Several new signs suggest that momentum for civil justice reform is growing

There have been several signs in Albany in recent weeks to suggest that momentum for tort reform may be growing.

The New York State Bar Association April 10 voted to continue its opposition to tort reform-but not before a minority of its members voiced strong dissent.

The Corporate Counsel and Municipal Law sections of the association supported some reforms advanced by New Yorkers for Civil Justice Reform, a coalition that includes The Council and groups representing municipalities, nonprofit groups, and associations of physicians, architects, farmers, and many others.

The Bar Association agreed to draft a preamble to its report acknowledging room for improvement in New York's civil justice system and saying that the state's bar will consider changes.
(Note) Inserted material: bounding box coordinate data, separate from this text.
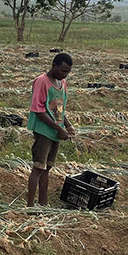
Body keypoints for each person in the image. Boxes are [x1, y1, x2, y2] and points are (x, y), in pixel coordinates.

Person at [27, 52, 76, 206]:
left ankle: (43, 203)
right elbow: (38, 110)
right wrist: (59, 128)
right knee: (38, 167)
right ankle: (30, 205)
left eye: (67, 72)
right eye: (62, 71)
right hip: (44, 131)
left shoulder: (62, 83)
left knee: (47, 168)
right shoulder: (42, 82)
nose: (65, 75)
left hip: (55, 131)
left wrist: (67, 125)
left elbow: (59, 108)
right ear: (53, 65)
Assemblyman George J. Winner Jr. (R-Elmira) introduced a sweeping tort reform bill March 30 that would: impose "truth-in advertising" standards on trial lawyers; limit attorney contingency fees to 25 percent in all tort cases; limit the use of "junk science"; and replace onerous joint and several liability with provisions to limit a party's liability to its equitable share of the damages. The Business Council supports this bill.

Gary P. Van Graafeiland, general counsel for Eastman Kodak Company, and Roger A. Hannay, president/CEO of Hannay Reels, agreed to speak at the annual Issues Forum sponsored by The Public Policy Institute, The Council's research affiliate. The event, which will take place May 10 at the Empire State Plaza in Albany, will focus on tort reform this year.

The Council's Manufacturing Week will feature a lobby day in Albany May 11 focused on tort reform.

The Pataki administration indicated that it is beginning discussions with various interest groups designed to lead to agreement on tort reform legislation.